WORK TO BE COMPLETED
Skip the pictures. Copy all the rest of the records down exactly.
[SUPPLIED ENTRIES]
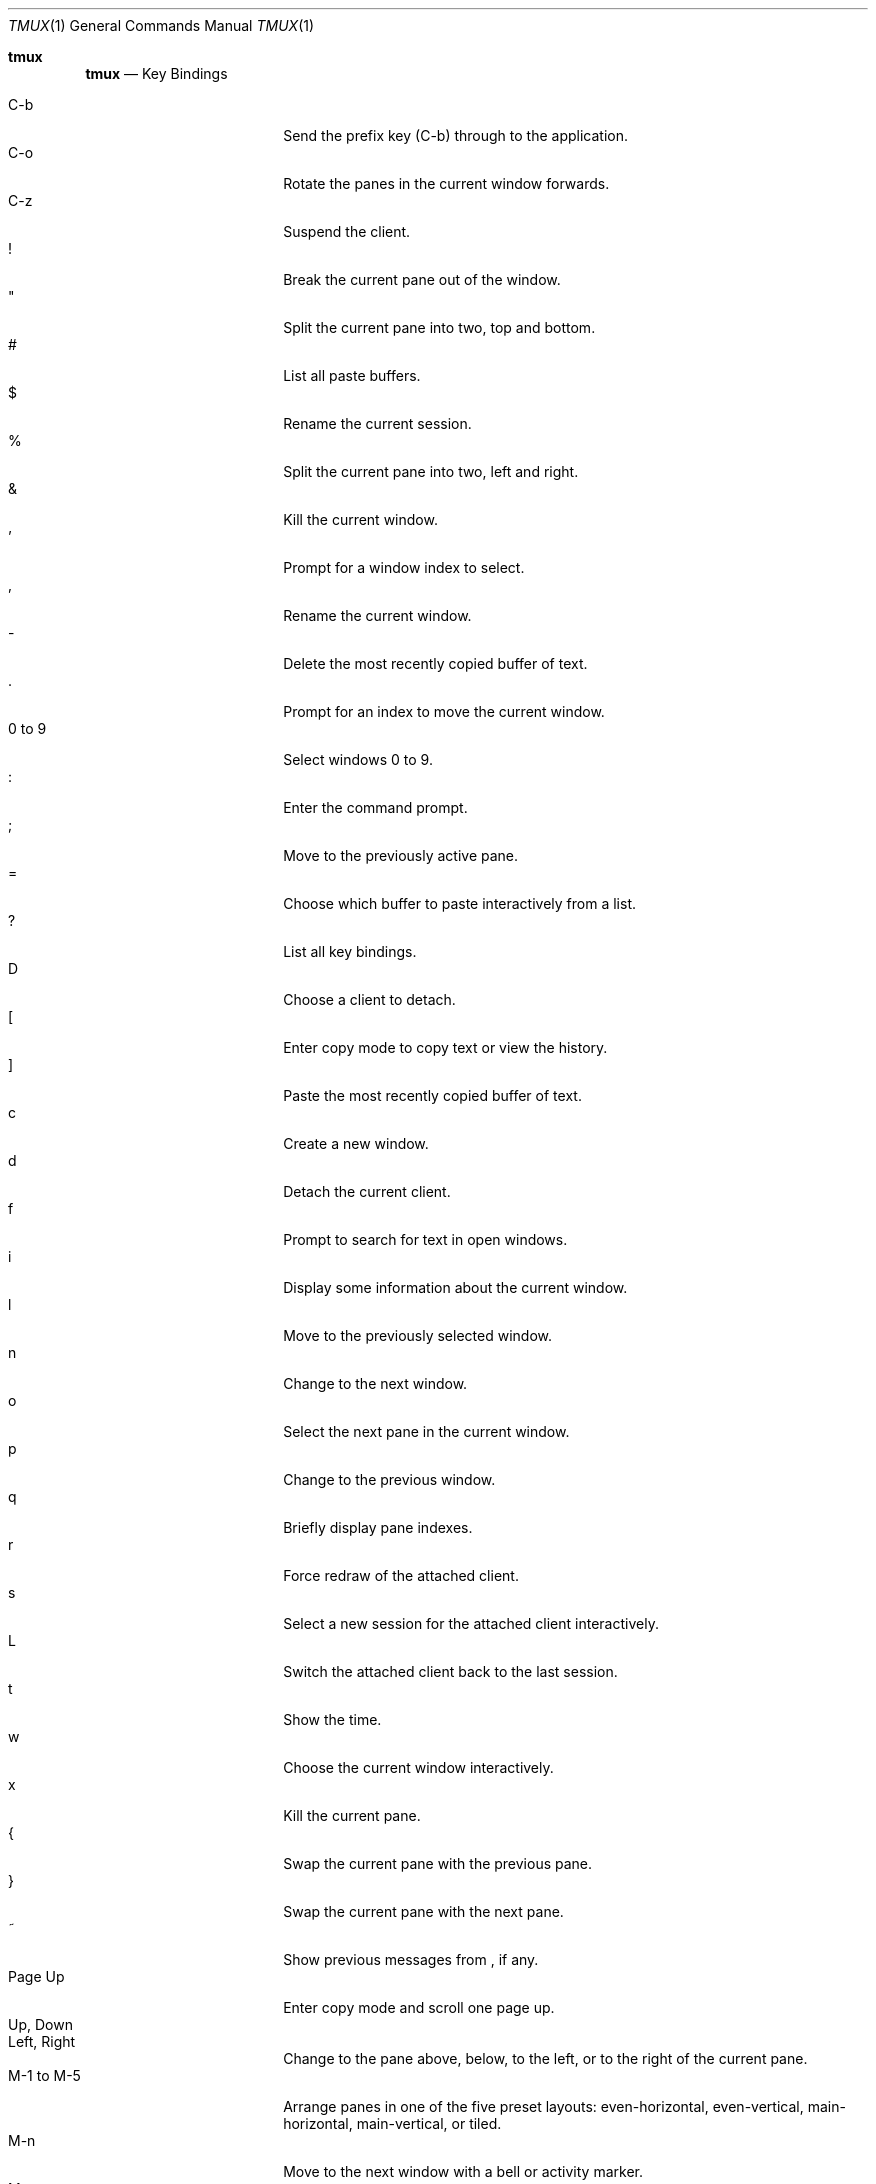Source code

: .\" $Id$
.\"
.\" Copyright (c) 2007 Nicholas Marriott <nicm@users.sourceforge.net>
.\"
.\" Permission to use, copy, modify, and distribute this software for any
.\" purpose with or without fee is hereby granted, provided that the above
.\" copyright notice and this permission notice appear in all copies.
.\"
.\" THE SOFTWARE IS PROVIDED "AS IS" AND THE AUTHOR DISCLAIMS ALL WARRANTIES
.\" WITH REGARD TO THIS SOFTWARE INCLUDING ALL IMPLIED WARRANTIES OF
.\" MERCHANTABILITY AND FITNESS. IN NO EVENT SHALL THE AUTHOR BE LIABLE FOR
.\" ANY SPECIAL, DIRECT, INDIRECT, OR CONSEQUENTIAL DAMAGES OR ANY DAMAGES
.\" WHATSOEVER RESULTING FROM LOSS OF MIND, USE, DATA OR PROFITS, WHETHER
.\" IN AN ACTION OF CONTRACT, NEGLIGENCE OR OTHER TORTIOUS ACTION, ARISING
.\" OUT OF OR IN CONNECTION WITH THE USE OR PERFORMANCE OF THIS SOFTWARE.
.\"
.Dd $Mdocdate: March 25 2013 $
.Dt TMUX 1
.Os
.Sh tmux
.Nm tmux
.Nd Key Bindings
.Pp
.Bl -tag -width "XXXXXXXXXX" -offset indent -compact
.It C-b
Send the prefix key (C-b) through to the application.
.It C-o
Rotate the panes in the current window forwards.
.It C-z
Suspend the
.Nm
client.
.It !
Break the current pane out of the window.
.It \&"
Split the current pane into two, top and bottom.
.It #
List all paste buffers.
.It $
Rename the current session.
.It %
Split the current pane into two, left and right.
.It &
Kill the current window.
.It '
Prompt for a window index to select.
.It ,
Rename the current window.
.It -
Delete the most recently copied buffer of text.
.It .
Prompt for an index to move the current window.
.It 0 to 9
Select windows 0 to 9.
.It :
Enter the
.Nm
command prompt.
.It ;
Move to the previously active pane.
.It =
Choose which buffer to paste interactively from a list.
.It \&?
List all key bindings.
.It D
Choose a client to detach.
.It \&[
Enter copy mode to copy text or view the history.
.It \&]
Paste the most recently copied buffer of text.
.It c
Create a new window.
.It d
Detach the current client.
.It f
Prompt to search for text in open windows.
.It i
Display some information about the current window.
.It l
Move to the previously selected window.
.It n
Change to the next window.
.It o
Select the next pane in the current window.
.It p
Change to the previous window.
.It q
Briefly display pane indexes.
.It r
Force redraw of the attached client.
.It s
Select a new session for the attached client interactively.
.It L
Switch the attached client back to the last session.
.It t
Show the time.
.It w
Choose the current window interactively.
.It x
Kill the current pane.
.It {
Swap the current pane with the previous pane.
.It }
Swap the current pane with the next pane.
.It ~
Show previous messages from
.Nm ,
if any.
.It Page Up
Enter copy mode and scroll one page up.
.It Up, Down
.It Left, Right
Change to the pane above, below, to the left, or to the right of the current
pane.
.It M-1 to M-5
Arrange panes in one of the five preset layouts: even-horizontal,
even-vertical, main-horizontal, main-vertical, or tiled.
.It M-n
Move to the next window with a bell or activity marker.
.It M-o
Rotate the panes in the current window backwards.
.It M-p
Move to the previous window with a bell or activity marker.
.It C-Up, C-Down
.It C-Left, C-Right
Resize the current pane in steps of one cell.
.It M-Up, M-Down
.It M-Left, M-Right
Resize the current pane in steps of five cells.
.El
[/SUPPLIED ENTRIES]
SOLVED PROBLEM
Source code

: .\" $Id$
.\"
.\" Copyright (c) 2007 Nicholas Marriott <nicm@users.sourceforge.net>
.\"
.\" Permission to use, copy, modify, and distribute this software for any
.\" purpose with or without fee is hereby granted, provided that the above
.\" copyright notice and this permission notice appear in all copies.
.\"
.\" THE SOFTWARE IS PROVIDED "AS IS" AND THE AUTHOR DISCLAIMS ALL WARRANTIES
.\" WITH REGARD TO THIS SOFTWARE INCLUDING ALL IMPLIED WARRANTIES OF
.\" MERCHANTABILITY AND FITNESS. IN NO EVENT SHALL THE AUTHOR BE LIABLE FOR
.\" ANY SPECIAL, DIRECT, INDIRECT, OR CONSEQUENTIAL DAMAGES OR ANY DAMAGES
.\" WHATSOEVER RESULTING FROM LOSS OF MIND, USE, DATA OR PROFITS, WHETHER
.\" IN AN ACTION OF CONTRACT, NEGLIGENCE OR OTHER TORTIOUS ACTION, ARISING
.\" OUT OF OR IN CONNECTION WITH THE USE OR PERFORMANCE OF THIS SOFTWARE.
.\"
.Dd $Mdocdate: March 25 2013 $
.Dt TMUX 1
.Os
.Sh tmux
.Nm tmux
.Nd Key Bindings
.Pp
.Bl -tag -width "XXXXXXXXXX" -offset indent -compact
.It C-b
Send the prefix key (C-b) through to the application.
.It C-o
Rotate the panes in the current window forwards.
.It C-z
Suspend the
.Nm
client.
.It !
Break the current pane out of the window.
.It \&"
Split the current pane into two, top and bottom.
.It #
List all paste buffers.
.It $
Rename the current session.
.It %
Split the current pane into two, left and right.
.It &
Kill the current window.
.It '
Prompt for a window index to select.
.It ,
Rename the current window.
.It -
Delete the most recently copied buffer of text.
.It .
Prompt for an index to move the current window.
.It 0 to 9
Select windows 0 to 9.
.It :
Enter the
.Nm
command prompt.
.It ;
Move to the previously active pane.
.It =
Choose which buffer to paste interactively from a list.
.It \&?
List all key bindings.
.It D
Choose a client to detach.
.It \&[
Enter copy mode to copy text or view the history.
.It \&]
Paste the most recently copied buffer of text.
.It c
Create a new window.
.It d
Detach the current client.
.It f
Prompt to search for text in open windows.
.It i
Display some information about the current window.
.It l
Move to the previously selected window.
.It n
Change to the next window.
.It o
Select the next pane in the current window.
.It p
Change to the previous window.
.It q
Briefly display pane indexes.
.It r
Force redraw of the attached client.
.It s
Select a new session for the attached client interactively.
.It L
Switch the attached client back to the last session.
.It t
Show the time.
.It w
Choose the current window interactively.
.It x
Kill the current pane.
.It {
Swap the current pane with the previous pane.
.It }
Swap the current pane with the next pane.
.It ~
Show previous messages from
.Nm ,
if any.
.It Page Up
Enter copy mode and scroll one page up.
.It Up, Down
.It Left, Right
Change to the pane above, below, to the left, or to the right of the current
pane.
.It M-1 to M-5
Arrange panes in one of the five preset layouts: even-horizontal,
even-vertical, main-horizontal, main-vertical, or tiled.
.It M-n
Move to the next window with a bell or activity marker.
.It M-o
Rotate the panes in the current window backwards.
.It M-p
Move to the previous window with a bell or activity marker.
.It C-Up, C-Down
.It C-Left, C-Right
Resize the current pane in steps of one cell.
.It M-Up, M-Down
.It M-Left, M-Right
Resize the current pane in steps of five cells.
.El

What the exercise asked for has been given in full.